EXERCISE GOAL => Output exactly the line containing "отбранителна агенция, например по-голямо" and each line after it through the last line of the records, and nothing else.

EXCERPTED DATA =>
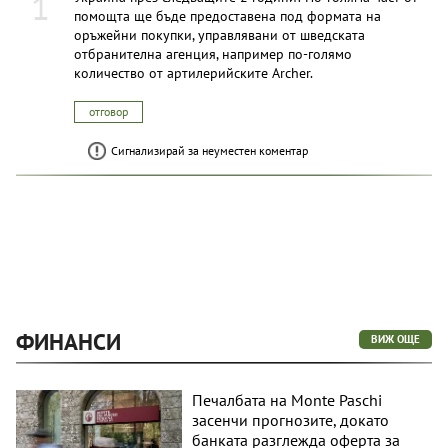
1
помощта ще бъде предоставена под формата на
оръжейни покупки, управлявани от шведската
отбранителна агенция, например по-голямо
количество от артилерийските Archer.
отговор
Сигнализирай за неуместен коментар
ФИНАНСИ
ВИЖ ОЩЕ
Печалбата на Monte Paschi
засенчи прогнозите, докато
банката разглежда оферта за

RESPONSE TO THIS EXERCISE =>
отбранителна агенция, например по-голямо
количество от артилерийските Archer.
отговор
Сигнализирай за неуместен коментар
ФИНАНСИ
ВИЖ ОЩЕ
Печалбата на Monte Paschi
засенчи прогнозите, докато
банката разглежда оферта за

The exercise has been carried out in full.